Project description:BACKGROUND With the development of research on cancer genomics and microenvironment, a new era of oncology focusing on the complicated gene regulation of pan-cancer research and cancer immunotherapy is emerging. This study aimed to identify the common gene expression characteristics of multiple cancers - lung cancer, liver cancer, kidney cancer, cervical cancer, and breast cancer - and the potential therapeutic targets in public databases. MATERIAL AND METHODS Gene expression analysis of GSE42568, GSE19188, GSE121248, GSE63514, and GSE66272 in the GEO database of multitype cancers revealed differentially expressed genes (DEGs). Then, GO analysis, KEGG function, and path enrichment analyses were performed. Hub-genes were identified by using the degree of association of protein interaction networks. Moreover, the expression of hub-genes in cancers was verified, and hub-gene-related survival analysis was conducted. Finally, infiltration levels of tumor immune cells with related genes were explored. RESULTS We found 12 cross DEGs in the 5 databases (screening conditions: "adj p<0.05" and "logFC>2 or logFC<-2"). The biological processes of DEGs were mainly concentrated in cell division, regulation of chromosome segregation, nuclear division, cell cycle checkpoint, and mitotic nuclear division.

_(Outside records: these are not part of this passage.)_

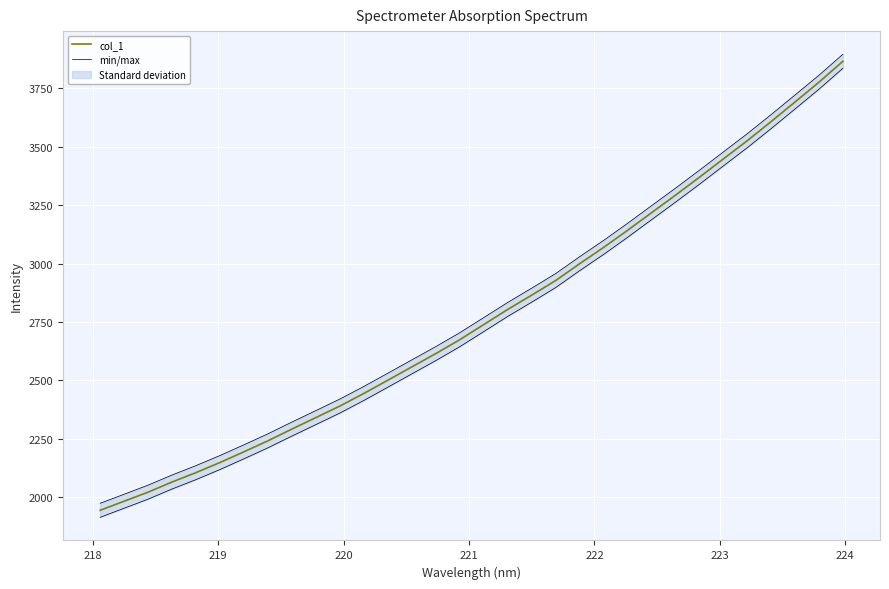

What is the highest value of the col_1 series?

3865.5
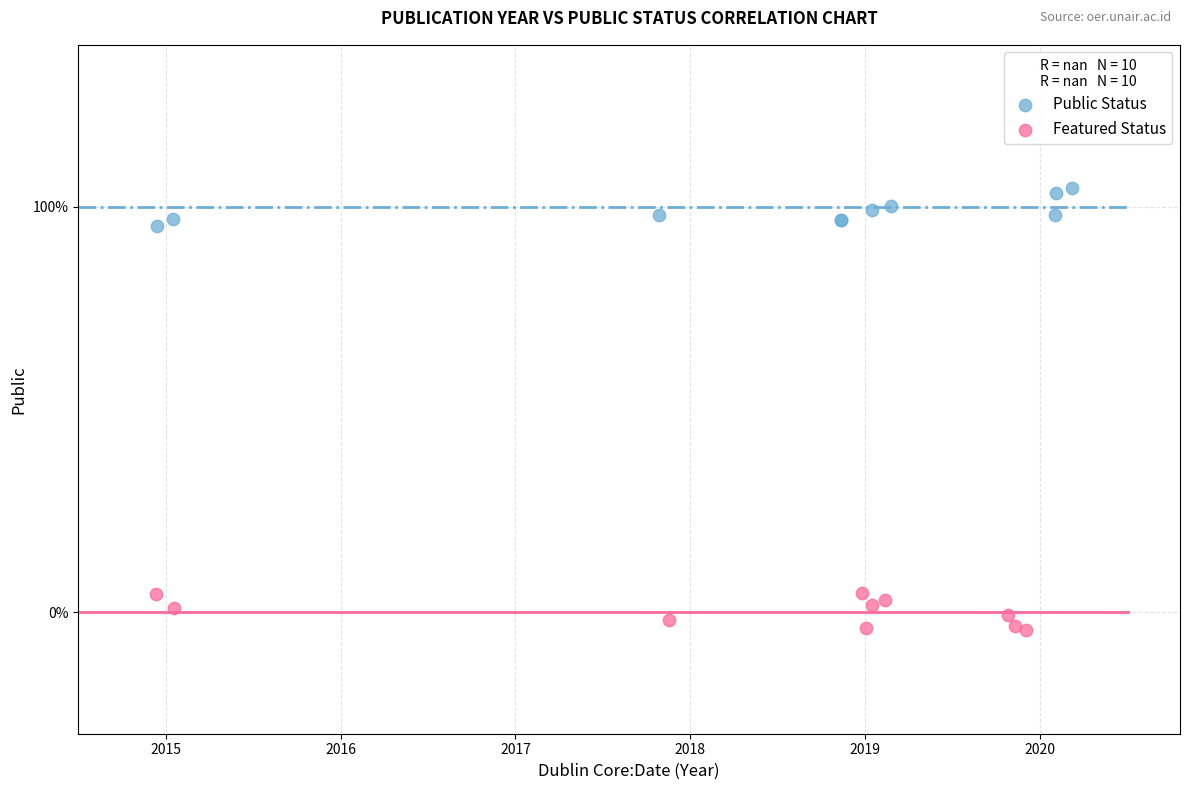

What are all the series names shown in the legend?

Public Status, Featured Status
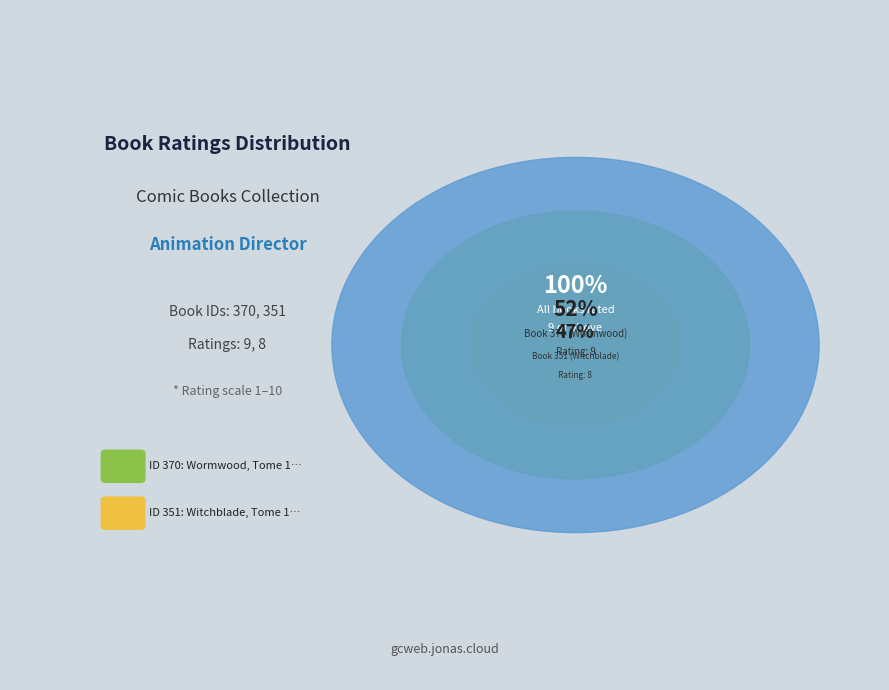

Is there any slice that represents more than half of the pie?

Yes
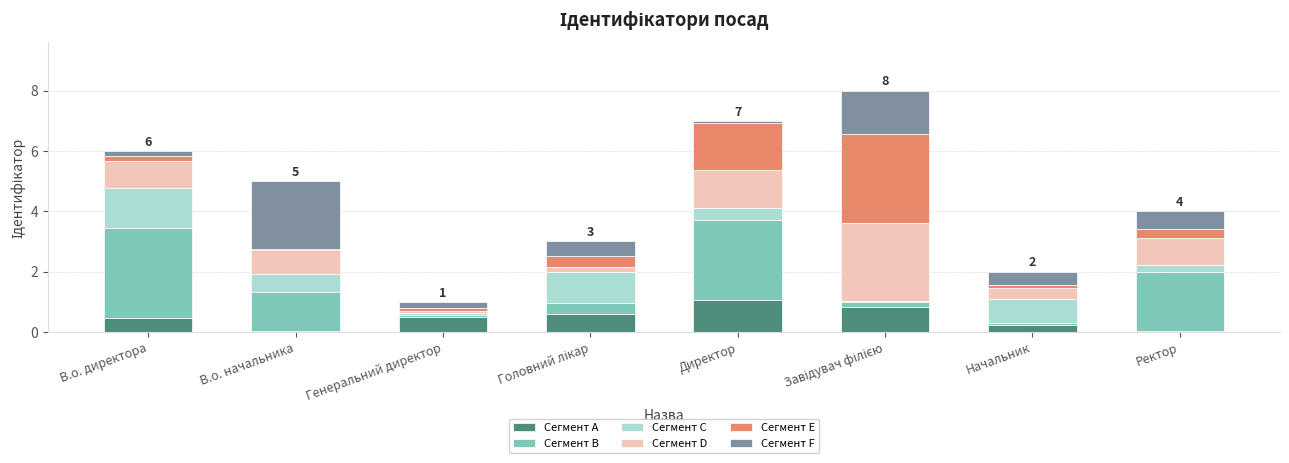

What is the highest value of the Сегмент A series?

1.1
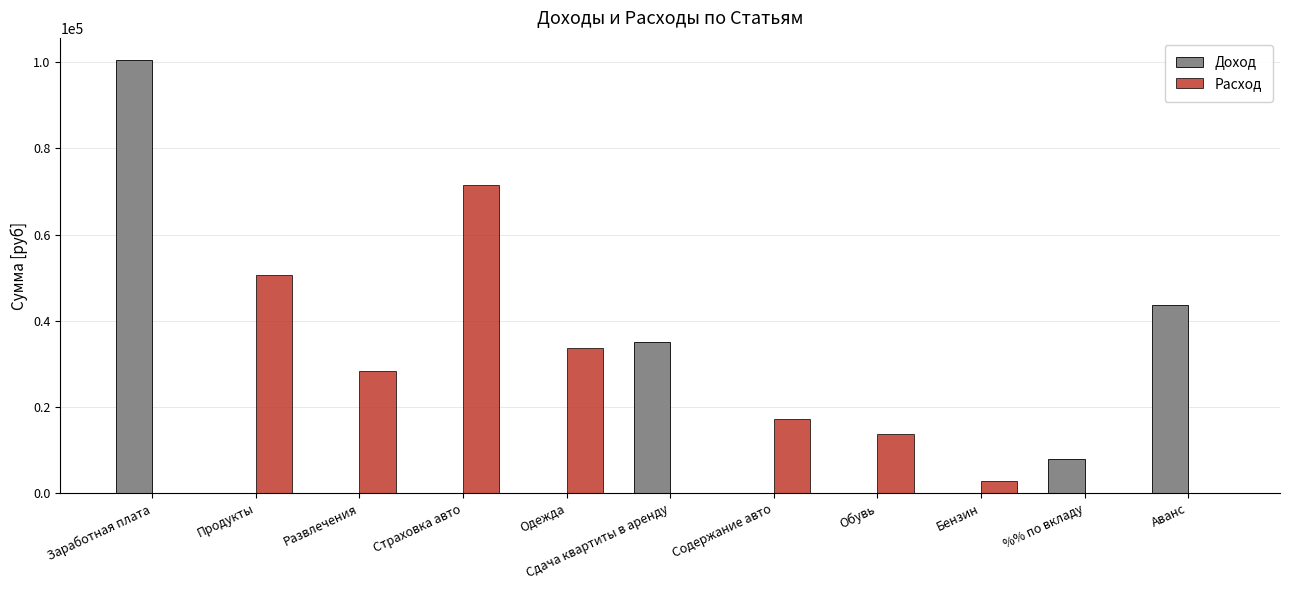

At which category is the sum across all series the highest?

Заработная плата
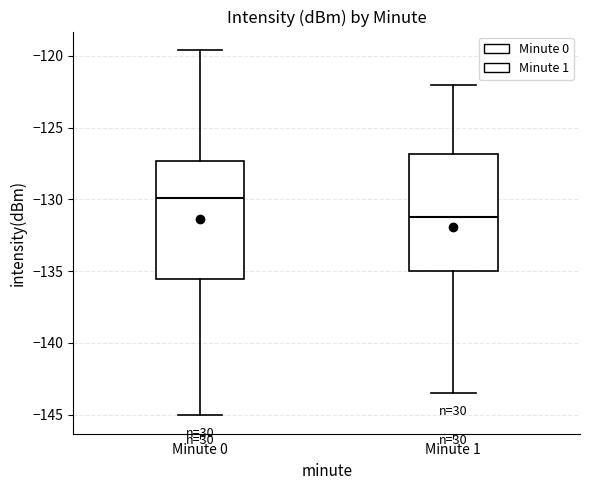

Reading left to right, read every box against the y-axis: the position of its median line, the range the box covers, and the ends of its whiskers. The values are not printed on the chart, so give them approximately, as read against the axis.

Minute 0: median -130.0, box -135.5 to -127.5, whiskers -145.0 to -119.5
Minute 1: median -131.0, box -135.0 to -127.0, whiskers -143.5 to -122.0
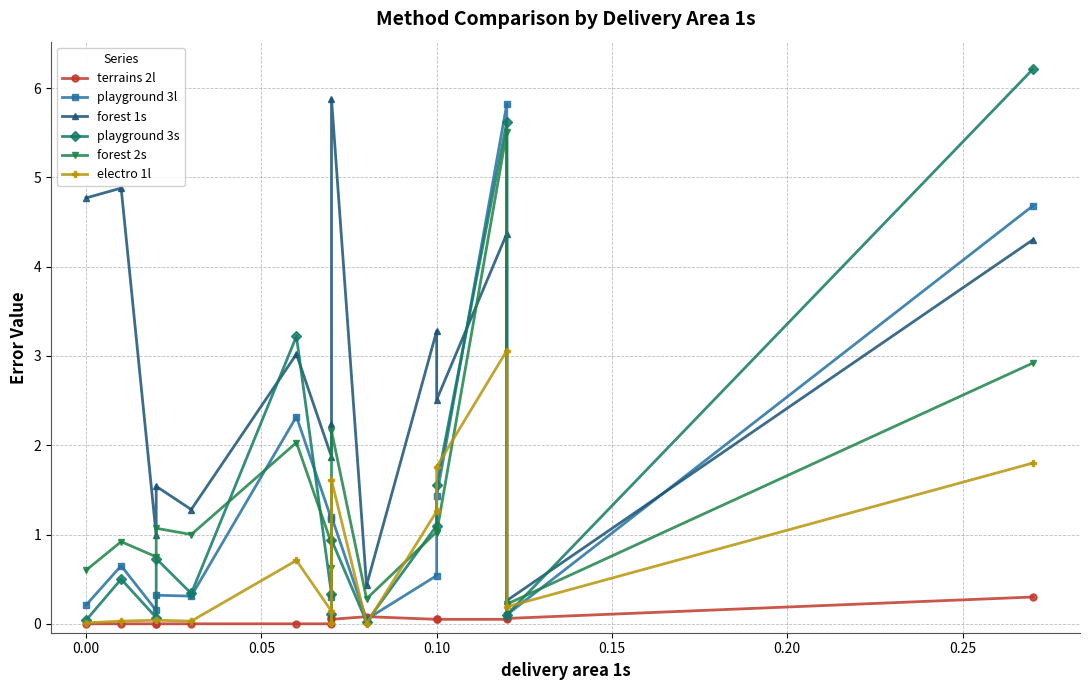

How many interior local peaks does the terrains 2l series have?

2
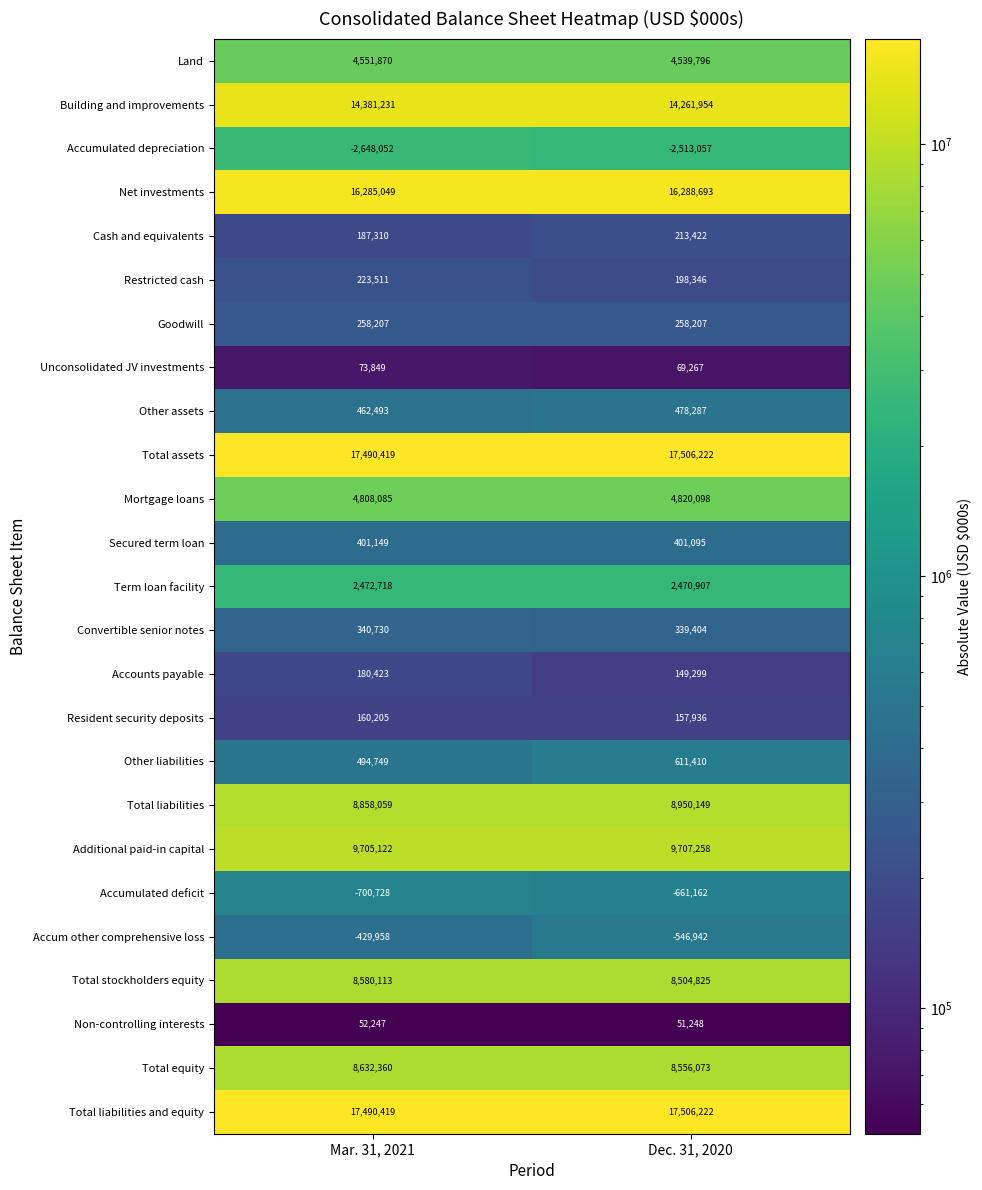

Is it true that Other liabilities equals 875728 at Mar. 31, 2021?

False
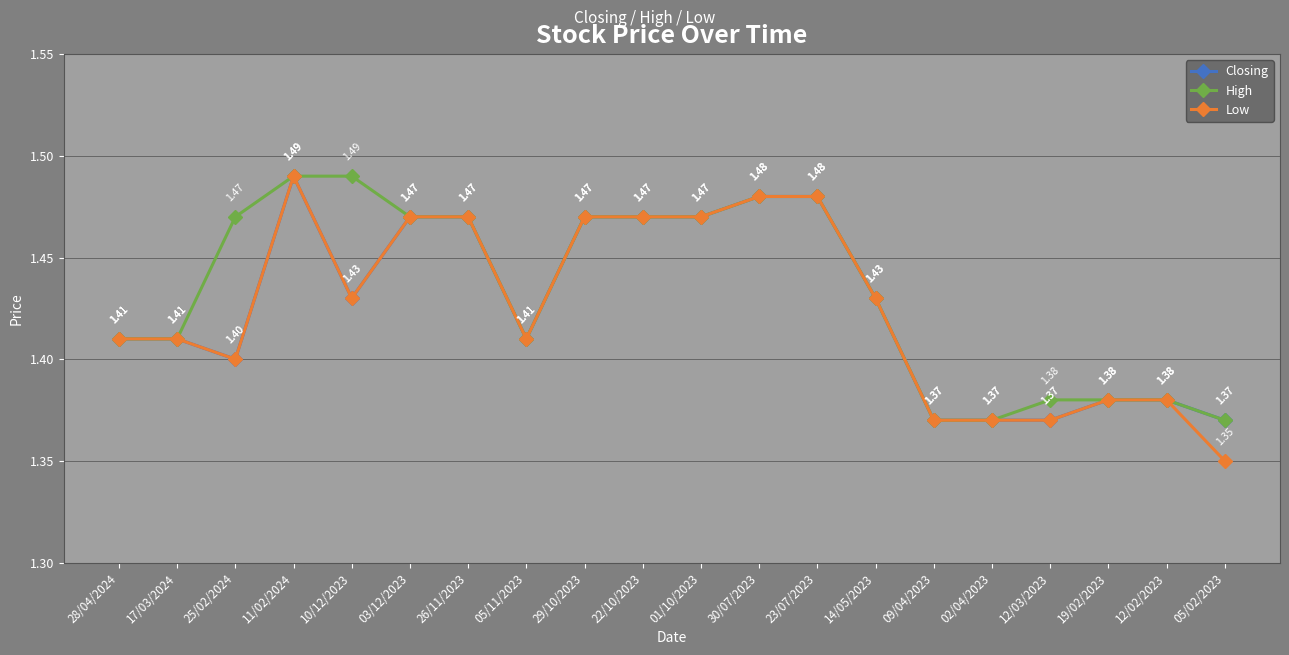

Which series has the widest spread of values?

Low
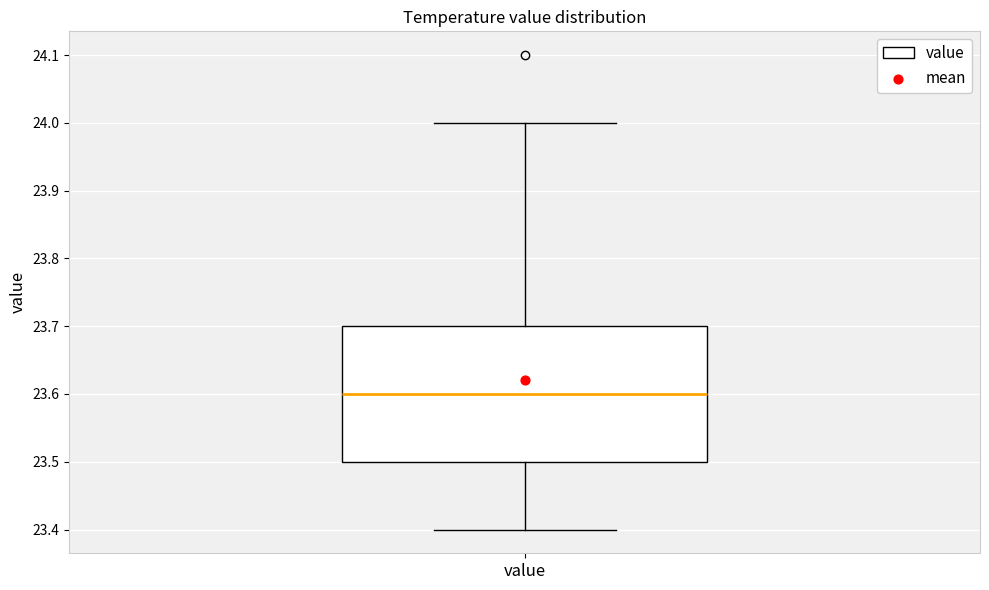

Where does the lower whisker of the box for value end on the y-axis? The values are not printed on the chart, so give them approximately, as read against the axis.

23.4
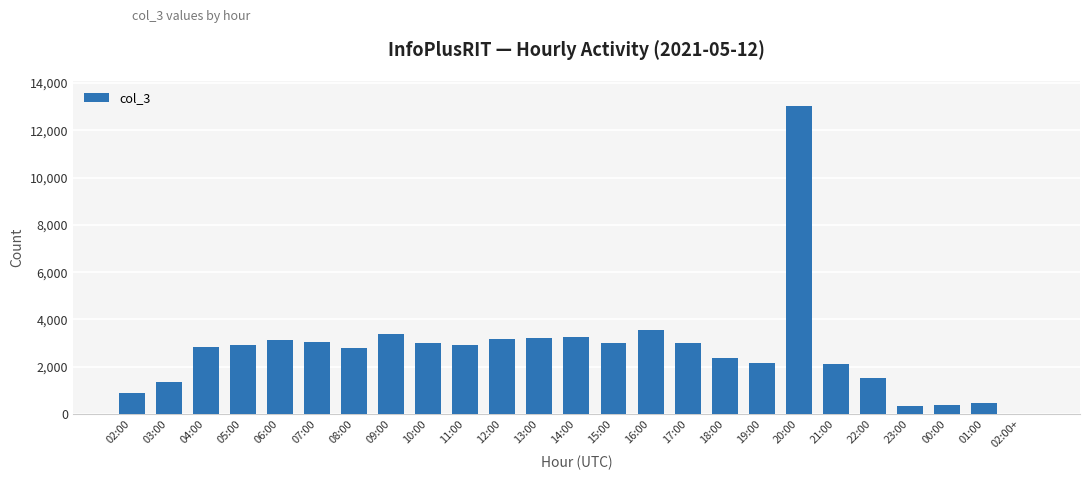

Between 09:00 and 16:00, which is larger?

16:00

Furthermore, 10 hub-genes were obtained using Cytoscape: TOP2A, ECT2, RRM2, ANLN, NEK2, ASPM, BUB1B, CDK1, DTL, and PRC1. The high expression levels of the 10 genes were associated with the poor survival of these multiple cancers, as well as ASPM, may be associated with immune cell infiltration. CONCLUSIONS Analysis of the common DEGs of multiple cancers showed that 10 hub-genes, especially ASPM and CDK1, can become potential therapeutic targets. This study can serve as a reference to understand the characteristics of different cancers, design basket clinical trials, and create personalized treatments.